Каждую ночь я слышал шорох, словно кто-то шёл по усыпанным гравием дорожкам нашего сада. Я тогда вздрагивал, поднимался с постели, подходил к окну с разодранной котиными лапами комариной сеткой, и, придерживая занавеску у глаз, силился разглядеть что-нибудь там,— вне фонарного света,— но видно было только пьяную сирень пролетавшего мимо мохнатого бражника.
Я выходил из комнаты, чуть проскользив на коврике, и проверял замок. А потом долго стоял у глазка и , никого не увидев, шёл к постели, и ворочался, потому что не мог уснуть. И, как всегда бывает, когда долго ворочаешься, захотелось в туалет, —И снова, —дверь, глазок, фонарь, холод и страх переплелись вместе, а потом дверь и защёлка,—родной крючочек. И казалось, у этого существа такой же цвет глаз, как у содержимого сортирной ямы, и также мерзко ползают по нему блестящие от испражнений личинки мух. Но самое страшное — это открыть дверь пока гаснет свет и перекрыть проход из холодного и сырого подвала.
Пробежишь десять метров по неосвещенной тропинке, боясь споткнуться, хлопнешь дверью,—тихо, чтобы никому не мешать,— запрёшь её и только тогда, с лёгким головокружением оглянешься сквозь спасительное стекло. Там, в выпуклом пространстве, где-то между вторым сантиметром и его половиной, там, где кончается фонарный свет, там, где квадраты плитки спрыгивают в темноту, улыбается кремовато-нежная девушка. У неё большие тёмно-синие светящиеся глаза, такие же ракушки и бледнеющие жемчужины в волосах,— вот и всё, что я успел разглядеть в темноте, а потом она провалилась в неё и тихо-тихо запела. В этом было что-то нежное, как в произнесенном с придыханием слове «фарфор», и ей не в ноту подпевал скрежещущим голосом забор, словно крича «керамика».
Наверное, это русалка, и она роет себе новый домик на берегу озера.

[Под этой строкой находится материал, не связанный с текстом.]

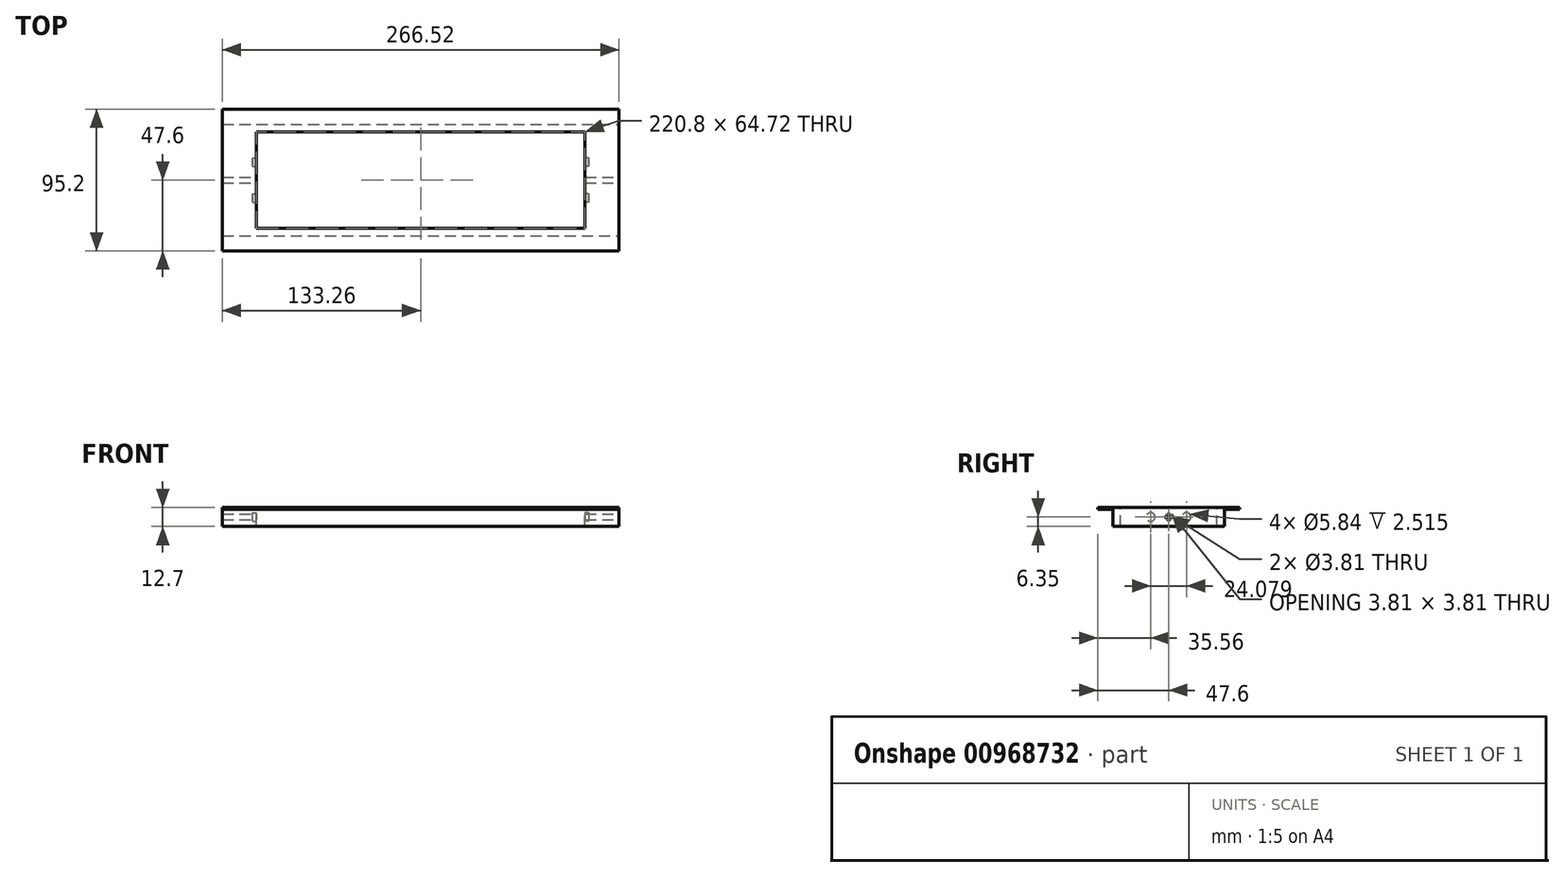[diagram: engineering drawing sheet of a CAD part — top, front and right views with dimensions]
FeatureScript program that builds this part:
annotation { "Feature Type Name" : "Feature", "Feature Type Description" : "" }
export const myFeature = defineFeature(function(context is Context, id is Id, definition is map)
    precondition{}
    {
        {
            var Q0;
            Q0=qCreatedBy(makeId("Top.planeOp"),FACE);
            var sketch = newSketch(context, id + "F0", { "sketchPlane" : qUnion([Q0])});
            skLineSegment(sketch, "E0.bottom", {"start": v(-133.26, 47.6) * mm, "end": v(133.26, 47.6) * mm});
            skLineSegment(sketch, "E0.top", {"start": v(-133.26, -47.6) * mm, "end": v(133.26, -47.6) * mm});
            skLineSegment(sketch, "E0.left", {"start": v(-133.26, 47.6) * mm, "end": v(-133.26, -47.6) * mm});
            skLineSegment(sketch, "E0.right", {"start": v(133.26, 47.6) * mm, "end": v(133.26, -47.6) * mm});
            skPoint(sketch, "E0.middle", {"position": v(0, 0) * mm});
            skSolve(sketch);
        }
        {
            var Q0;
            Q0=makeQuery(id+"F0.imprint","IMPRINT",FACE,{"disambiguationData":[TD([[makeQuery(id+"F0.imprint","IMPRINT",EDGE,{"derivedFrom":sQuery(id+"F0.wireOp",EDGE,"E0.bottom")}),-1.0]])]});
            extrude(context, id + "F1", {"entities" : qUnion([Q0]), "depth" : 12.7 * mm, "offsetDistance" : 25.4 * mm});
        }
        {
            var Q0;
            Q0=makeQuery(id+"F1.opExtrude","CAP_FACE",FACE,{"disambiguationData":[OSD([sQuery(id+"F0.wireOp",EDGE,"E0.bottom"),sQuery(id+"F0.wireOp",EDGE,"E0.top"),sQuery(id+"F0.wireOp",EDGE,"E0.left"),sQuery(id+"F0.wireOp",EDGE,"E0.right")])],"isStart":false});
            var sketch = newSketch(context, id + "F2", { "sketchPlane" : qUnion([Q0])});
            skLineSegment(sketch, "E1.bottom", {"start": v(-107.86, 22.2) * mm, "end": v(107.86, 22.2) * mm});
            skLineSegment(sketch, "E1.top", {"start": v(-107.86, -22.2) * mm, "end": v(107.86, -22.2) * mm});
            skLineSegment(sketch, "E1.left", {"start": v(-107.86, 22.2) * mm, "end": v(-107.86, -22.2) * mm});
            skLineSegment(sketch, "E1.right", {"start": v(107.86, 22.2) * mm, "end": v(107.86, -22.2) * mm});
            skPoint(sketch, "E1.middle", {"position": v(0, 0) * mm});
            skLineSegment(sketch, "E2.bottom", {"start": v(-110.4, 32.36) * mm, "end": v(110.4, 32.36) * mm});
            skLineSegment(sketch, "E2.top", {"start": v(-110.4, -32.36) * mm, "end": v(110.4, -32.36) * mm});
            skLineSegment(sketch, "E2.left", {"start": v(-110.4, 32.36) * mm, "end": v(-110.4, -32.36) * mm});
            skLineSegment(sketch, "E2.right", {"start": v(110.4, 32.36) * mm, "end": v(110.4, -32.36) * mm});
            skSolve(sketch);
        }
        {
            var Q0;
            Q0=makeQuery(id+"F2.imprint","IMPRINT",FACE,{"disambiguationData":[TD([[makeQuery(id+"F2.imprint","IMPRINT",EDGE,{"derivedFrom":sQuery(id+"F2.wireOp",EDGE,"E1.bottom")}),1.0]])]});
            var Q1;
            Q1=makeQuery(id+"F2.imprint","IMPRINT",FACE,{"disambiguationData":[TD([[makeQuery(id+"F2.imprint","IMPRINT",EDGE,{"derivedFrom":sQuery(id+"F2.wireOp",EDGE,"E1.bottom")}),-1.0]])]});
            extrude(context, id + "F3", {"entities" : qUnion([Q0, Q1]), "operationType" : NewBodyOperationType.REMOVE, "oppositeDirection" : true, "depth" : 25.4 * mm, "offsetDistance" : 25.4 * mm});
        }
        {
            var Q0;
            Q0=makeQuery(id+"F1.opExtrude","SWEPT_FACE",FACE,{"disambiguationData":[OSD([sQuery(id+"F0.wireOp",EDGE,"E0.right")])]});
            var sketch = newSketch(context, id + "F4", { "sketchPlane" : qUnion([Q0])});
            skCircle(sketch, "E3", {"center": v(0, 6.35) * mm, "radius": 1.9 * mm});
            skSolve(sketch);
        }
        {
            var Q0;
            Q0=makeQuery(id+"F4.imprint","IMPRINT",FACE,{"disambiguationData":[TD([[makeQuery(id+"F4.imprint","IMPRINT",EDGE,{"derivedFrom":sQuery(id+"F4.wireOp",EDGE,"E3")}),1.0]])]});
            extrude(context, id + "F5", {"entities" : qUnion([Q0]), "operationType" : NewBodyOperationType.REMOVE, "oppositeDirection" : true, "depth" : 508 * mm, "offsetDistance" : 25.4 * mm});
        }
        {
            var Q0;
            Q0=makeQuery(id+"F3.boolean.opBoolean","COPY",FACE,{"derivedFrom":makeQuery(id+"F3.opExtrude","SWEPT_FACE",FACE,{"disambiguationData":[OSD([sQuery(id+"F2.wireOp",EDGE,"E2.left")])]})});
            var sketch = newSketch(context, id + "F6", { "sketchPlane" : qUnion([Q0])});
            skCircle(sketch, "E4", {"center": v(-12.04, 6.35) * mm, "radius": 2.92 * mm});
            skPoint(sketch, "E4.centerSnap0", {"position": v(-32.36, 6.35) * mm});
            skCircle(sketch, "E5", {"center": v(12.04, 6.35) * mm, "radius": 2.92 * mm});
            skPoint(sketch, "E5.centerSnap0", {"position": v(32.36, 6.35) * mm});
            skSolve(sketch);
        }
        {
            var Q0;
            Q0=makeQuery(id+"F6.imprint","IMPRINT",FACE,{"disambiguationData":[TD([[makeQuery(id+"F6.imprint","IMPRINT",EDGE,{"derivedFrom":sQuery(id+"F6.wireOp",EDGE,"E4")}),1.0]])]});
            var Q1;
            Q1=makeQuery(id+"F6.imprint","IMPRINT",FACE,{"disambiguationData":[TD([[makeQuery(id+"F6.imprint","IMPRINT",EDGE,{"derivedFrom":sQuery(id+"F6.wireOp",EDGE,"E5")}),1.0]])]});
            extrude(context, id + "F7", {"entities" : qUnion([Q0, Q1]), "operationType" : NewBodyOperationType.REMOVE, "oppositeDirection" : true, "depth" : 2.5 * mm, "offsetDistance" : 25.4 * mm});
        }
        {
            var Q0;
            Q0=makeQuery(id+"F3.boolean.opBoolean","COPY",FACE,{"derivedFrom":makeQuery(id+"F3.opExtrude","SWEPT_FACE",FACE,{"disambiguationData":[OSD([sQuery(id+"F2.wireOp",EDGE,"E2.right")])]})});
            var sketch = newSketch(context, id + "F8", { "sketchPlane" : qUnion([Q0])});
            skCircle(sketch, "E6", {"center": v(-12.04, 6.35) * mm, "radius": 2.92 * mm});
            skPoint(sketch, "E6.centerSnap0", {"position": v(-32.36, 6.35) * mm});
            skCircle(sketch, "E7", {"center": v(12.04, 6.35) * mm, "radius": 2.92 * mm});
            skPoint(sketch, "E7.centerSnap0", {"position": v(32.36, 6.35) * mm});
            skSolve(sketch);
        }
        {
            var Q0;
            Q0=makeQuery(id+"F8.imprint","IMPRINT",FACE,{"disambiguationData":[TD([[makeQuery(id+"F8.imprint","IMPRINT",EDGE,{"derivedFrom":sQuery(id+"F8.wireOp",EDGE,"E6")}),1.0]])]});
            var Q1;
            Q1=makeQuery(id+"F8.imprint","IMPRINT",FACE,{"disambiguationData":[TD([[makeQuery(id+"F8.imprint","IMPRINT",EDGE,{"derivedFrom":sQuery(id+"F8.wireOp",EDGE,"E7")}),1.0]])]});
            extrude(context, id + "F9", {"entities" : qUnion([Q0, Q1]), "operationType" : NewBodyOperationType.REMOVE, "oppositeDirection" : true, "depth" : 2.5 * mm, "offsetDistance" : 25.4 * mm});
        }
        {
            var Q0;
            Q0=makeQuery(id+"F1.opExtrude","SWEPT_FACE",FACE,{"disambiguationData":[OSD([sQuery(id+"F0.wireOp",EDGE,"E0.right")])]});
            var sketch = newSketch(context, id + "F10", { "sketchPlane" : qUnion([Q0])});
            skLineSegment(sketch, "E8.bottom", {"start": v(-47.6, 0) * mm, "end": v(-37.44, 0) * mm});
            skLineSegment(sketch, "E8.top", {"start": v(-47.6, 11.43) * mm, "end": v(-37.44, 11.43) * mm});
            skLineSegment(sketch, "E8.left", {"start": v(-47.6, 0) * mm, "end": v(-47.6, 11.43) * mm});
            skLineSegment(sketch, "E8.right", {"start": v(-37.44, 0) * mm, "end": v(-37.44, 11.43) * mm});
            skLineSegment(sketch, "E9.bottom", {"start": v(47.6, 0) * mm, "end": v(37.44, 0) * mm});
            skLineSegment(sketch, "E9.top", {"start": v(47.6, 11.43) * mm, "end": v(37.44, 11.43) * mm});
            skLineSegment(sketch, "E9.left", {"start": v(47.6, 0) * mm, "end": v(47.6, 11.43) * mm});
            skLineSegment(sketch, "E9.right", {"start": v(37.44, 0) * mm, "end": v(37.44, 11.43) * mm});
            skSolve(sketch);
        }
        {
            var Q0;
            Q0=makeQuery(id+"F10.imprint","IMPRINT",FACE,{"disambiguationData":[TD([[makeQuery(id+"F10.imprint","IMPRINT",EDGE,{"derivedFrom":sQuery(id+"F10.wireOp",EDGE,"E8.bottom")}),-1.0]])]});
            var Q1;
            Q1=makeQuery(id+"F10.imprint","IMPRINT",FACE,{"disambiguationData":[TD([[makeQuery(id+"F10.imprint","IMPRINT",EDGE,{"derivedFrom":sQuery(id+"F10.wireOp",EDGE,"E9.bottom")}),-1.0]])]});
            extrude(context, id + "F11", {"entities" : qUnion([Q0, Q1]), "operationType" : NewBodyOperationType.REMOVE, "oppositeDirection" : true, "depth" : 508 * mm, "offsetDistance" : 25.4 * mm});
        }
    });
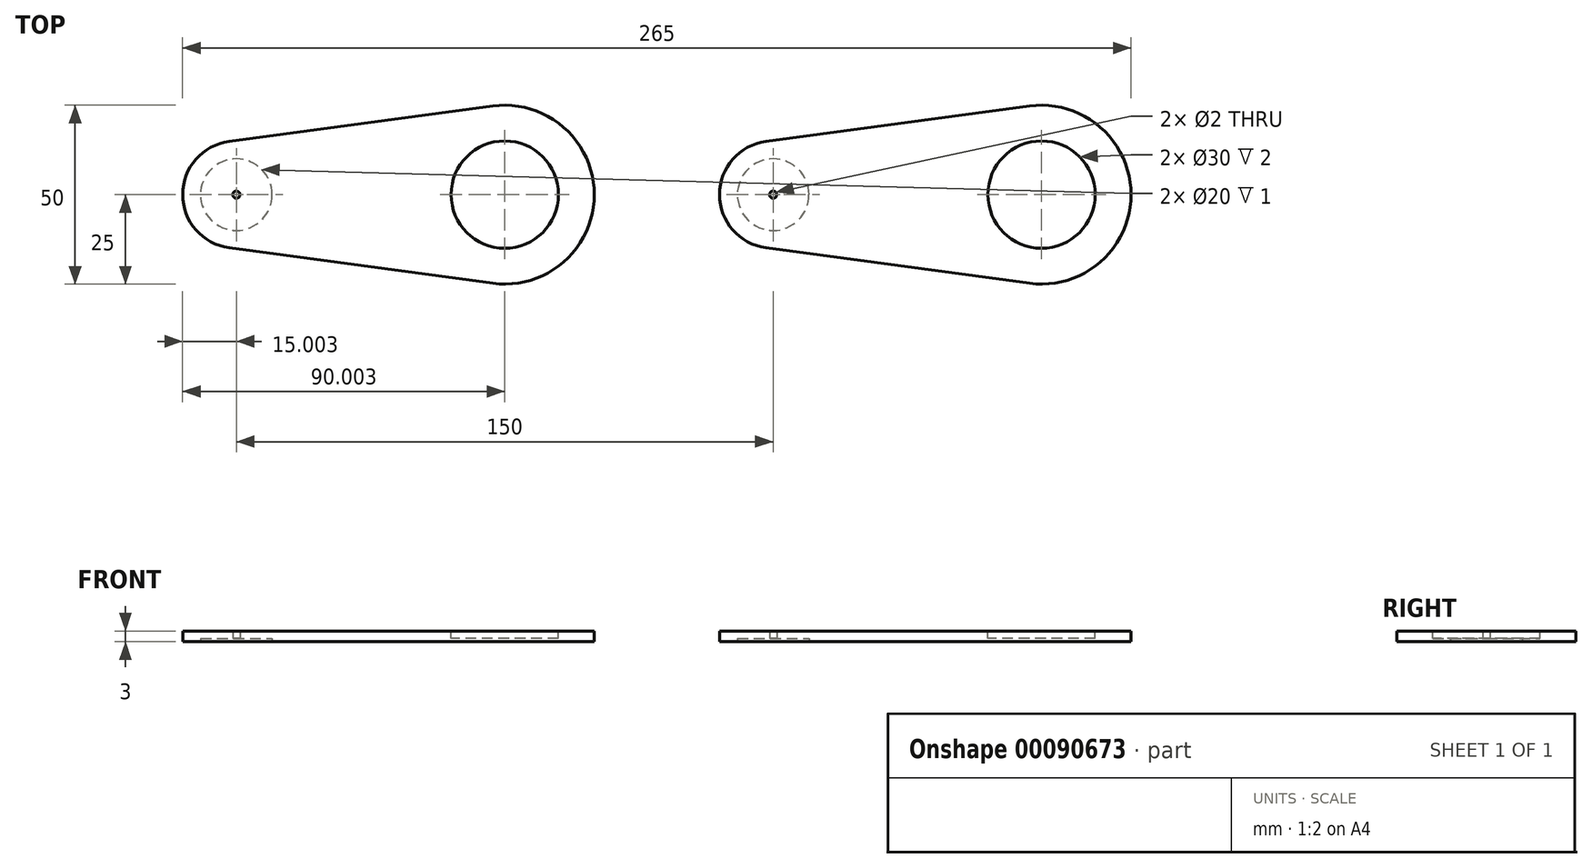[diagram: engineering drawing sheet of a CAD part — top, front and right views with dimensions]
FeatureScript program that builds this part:
annotation { "Feature Type Name" : "Feature", "Feature Type Description" : "" }
export const myFeature = defineFeature(function(context is Context, id is Id, definition is map)
    precondition{}
    {
        {
            var Q0;
            Q0=qCreatedBy(makeId("Top.planeOp"),FACE);
            var sketch = newSketch(context, id + "F0", { "sketchPlane" : qUnion([Q0])});
            skCircle(sketch, "E0", {"center": v(-7.24, 0) * mm, "radius": 1 * mm});
            skCircle(sketch, "E1", {"center": v(-7.24, 0) * mm, "radius": 15 * mm});
            skCircle(sketch, "E2", {"center": v(67.76, 0) * mm, "radius": 25 * mm});
            skLineSegment(sketch, "E3", {"start": v(-9.24, 14.87) * mm, "end": v(67.8, 25.23) * mm});
            skLineSegment(sketch, "E4", {"start": v(-9.24, -14.87) * mm, "end": v(64.43, -24.78) * mm});
            skSolve(sketch);
        }
        {
            var Q0;
            Q0=makeQuery(id+"F0.imprint","IMPRINT",FACE,{"disambiguationData":[TD([[makeQuery(id+"F0.imprint","IMPRINT",EDGE,{"derivedFrom":sQuery(id+"F0.wireOp",EDGE,"E0")}),-1.0]])]});
            var Q1;
            {var subQ3=sQuery(id+"F0.wireOp",EDGE,"E4");Q1=makeQuery(id+"F0.imprint","IMPRINT",FACE,{"disambiguationData":[TD([[makeQuery(id+"F0.imprint","IMPRINT",EDGE,{"derivedFrom":subQ3}),1.0]])]});}
            var Q2;
            {var subQ0=sQuery(id+"F0.wireOp",EDGE,"E2");var subQ1=makeQuery(id+"F0.imprint","INTERSECT",VERTEX,{"derivedFrom":[subQ0,sQuery(id+"F0.wireOp",EDGE,"E4")]});Q2=makeQuery(id+"F0.imprint","IMPRINT",FACE,{"disambiguationData":[TD([[makeQuery(id+"F0.imprint","IMPRINT",EDGE,{"disambiguationData":[TD([[subQ1,1.0]])],"derivedFrom":subQ0}),1.0]])]});}
            extrude(context, id + "F1", {"entities" : qUnion([Q0, Q1, Q2]), "depth" : 25 * mm});
        }
        {
            var Q0;
            Q0=makeQuery(id+"F1.opExtrude","CAP_FACE",FACE,{"disambiguationData":[OSD([sQuery(id+"F0.wireOp",EDGE,"E0"),sQuery(id+"F0.wireOp",EDGE,"E1"),sQuery(id+"F0.wireOp",EDGE,"E2"),sQuery(id+"F0.wireOp",EDGE,"E3"),sQuery(id+"F0.wireOp",EDGE,"E4")])],"isStart":false});
            extrude(context, id + "F2", {"entities" : qUnion([Q0]), "operationType" : NewBodyOperationType.REMOVE, "oppositeDirection" : true, "depth" : 20 * mm});
        }
        {
            var Q0;
            Q0=makeQuery(id+"F2.boolean.opBoolean","COPY",FACE,{"derivedFrom":makeQuery(id+"F2.opExtrude","CAP_FACE",FACE,{"disambiguationData":[OSD([sQuery(id+"F0.wireOp",EDGE,"E0"),sQuery(id+"F0.wireOp",EDGE,"E1"),sQuery(id+"F0.wireOp",EDGE,"E2"),sQuery(id+"F0.wireOp",EDGE,"E3"),sQuery(id+"F0.wireOp",EDGE,"E4")])],"isStart":false})});
            extrude(context, id + "F3", {"entities" : qUnion([Q0]), "operationType" : NewBodyOperationType.REMOVE, "oppositeDirection" : true, "depth" : 1 * mm});
        }
        {
            var Q0;
            Q0=makeQuery(id+"F3.boolean.opBoolean","COPY",FACE,{"derivedFrom":makeQuery(id+"F3.opExtrude","CAP_FACE",FACE,{"disambiguationData":[OSD([sQuery(id+"F0.wireOp",EDGE,"E0"),sQuery(id+"F0.wireOp",EDGE,"E1"),sQuery(id+"F0.wireOp",EDGE,"E2"),sQuery(id+"F0.wireOp",EDGE,"E3"),sQuery(id+"F0.wireOp",EDGE,"E4")])],"isStart":false})});
            extrude(context, id + "F4", {"entities" : qUnion([Q0]), "operationType" : NewBodyOperationType.REMOVE, "oppositeDirection" : true, "depth" : 1 * mm});
        }
        {
            var Q0;
            Q0=makeQuery(id+"F4.boolean.opBoolean","COPY",FACE,{"derivedFrom":makeQuery(id+"F4.opExtrude","CAP_FACE",FACE,{"disambiguationData":[OSD([sQuery(id+"F0.wireOp",EDGE,"E0"),sQuery(id+"F0.wireOp",EDGE,"E1"),sQuery(id+"F0.wireOp",EDGE,"E2"),sQuery(id+"F0.wireOp",EDGE,"E3"),sQuery(id+"F0.wireOp",EDGE,"E4")])],"isStart":false})});
            var sketch = newSketch(context, id + "F5", { "sketchPlane" : qUnion([Q0])});
            skCircle(sketch, "E5", {"center": v(67.76, 0) * mm, "radius": 15 * mm});
            skSolve(sketch);
        }
        {
            var Q0;
            Q0=makeQuery(id+"F5.imprint","IMPRINT",FACE,{"disambiguationData":[TD([[makeQuery(id+"F5.imprint","IMPRINT",EDGE,{"derivedFrom":sQuery(id+"F5.wireOp",EDGE,"E5")}),1.0]])]});
            extrude(context, id + "F6", {"entities" : qUnion([Q0]), "operationType" : NewBodyOperationType.REMOVE, "oppositeDirection" : true, "depth" : 2 * mm});
        }
        {
            var Q0;
            Q0=makeQuery(id+"F1.opExtrude","CAP_FACE",FACE,{"disambiguationData":[OSD([sQuery(id+"F0.wireOp",EDGE,"E0"),sQuery(id+"F0.wireOp",EDGE,"E1"),sQuery(id+"F0.wireOp",EDGE,"E2"),sQuery(id+"F0.wireOp",EDGE,"E3"),sQuery(id+"F0.wireOp",EDGE,"E4")])],"isStart":true});
            var sketch = newSketch(context, id + "F7", { "sketchPlane" : qUnion([Q0])});
            skCircle(sketch, "E6", {"center": v(-7.24, 0) * mm, "radius": 10 * mm});
            skSolve(sketch);
        }
        {
            var Q0;
            Q0=makeQuery(id+"F7.imprint","IMPRINT",FACE,{"disambiguationData":[TD([[makeQuery(id+"F7.imprint","IMPRINT",EDGE,{"derivedFrom":sQuery(id+"F7.wireOp",EDGE,"E6")}),1.0]])]});
            extrude(context, id + "F8", {"entities" : qUnion([Q0]), "operationType" : NewBodyOperationType.REMOVE, "oppositeDirection" : true, "depth" : 1 * mm});
        }
        {
            var Q0;
            Q0=makeQuery(id+"F1.opExtrude","SWEPT_BODY",BODY,{"disambiguationData":[OSD([sQuery(id+"F0.wireOp",EDGE,"E0"),sQuery(id+"F0.wireOp",EDGE,"E1"),sQuery(id+"F0.wireOp",EDGE,"E2"),sQuery(id+"F0.wireOp",EDGE,"E3"),sQuery(id+"F0.wireOp",EDGE,"E4")])]});
            transform(context, id + "F9", {"entities" : qUnion([Q0]), "transformType" : TransformType.TRANSLATION_3D, "dx" : 150 * mm, "dy" : 0 * mm, "dz" : 0 * mm, "makeCopy" : true});
        }
    });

Мы живём тут недалеко, и она пришла просить помощи. А ночью- потому что русалки боятся солнечного света и стыдятся своей наготы. Взрослые скажут что-нибудь про теперешний Содом, и наверное вызовут участкового, а она засохнет без воды. Ей было бы плохо, вот почему она приходит ночью,—думал я, засыпая.
А на следующую ночь я стоял у окна и ждал прихода русалки. Я уже зевал, когда её лицо показалось в темноте, и сон пропал. Я вышел на крыльцо и тихо сказал:»Шшш, они не слышат. Что ты хочешь? Как тебя зовут?»—Лена. Пойдем!—Она взяла меня за руку и потянула к озеру.
Хрустели улитки в мокрой траве, падали сбитые мотыльки, квакали болотные лягушки. Приходилось пригибаться, чтобы ветки не хлестали по лицу, пока ветер трепал волосы. Она остановилась у калитки с заржавевшим замком, и как-то необыкновенно ловко сняла его.
Мы прошли по мостику из отсыревших досок и вышли на пляж, край которого казался засохшей коркой хлеба. Мы шли по песочной мякине рядом с ней, выжимая из неё воду, на воде цвели лимонно-летние лилии, и вода между нами ласкала ленивые лопухи. Кто-то воздвиг шпили шин, оградив участок чуть не до самой крыши, укрепив берег, и у этой ниши она потянула меня в озеро. Мы лились по нему, и было тепло. Показался пирс, тростниковые заросли, и наконец каменистый берег. Ноги устали, и одна кровоточила, совсем, впрочем, не больно. Лена что-то напевала мозаичным голосом и словно собирала россыпи всех сонетов, когда-либо придуманных людьми. Она взяла меня на руки и понесла. —Покуда в эти садах будут дубы, я буду тебя…
Мы были в гроте, что-то бурчали капли, свернулся лепесток луны. Она лежала рядом и шептала, горели её лицо и волосы в свете свечи. Бабочки, иссиня—черные бабочки летели на свет и колыхали пламя. Она кончила шептать и заплакала.
Я проснулся в саду. Солнце шептало моё имя так ласково, так нежно. Я лежал под сенью вековых дубов, напоминающих памятники, и она была тут.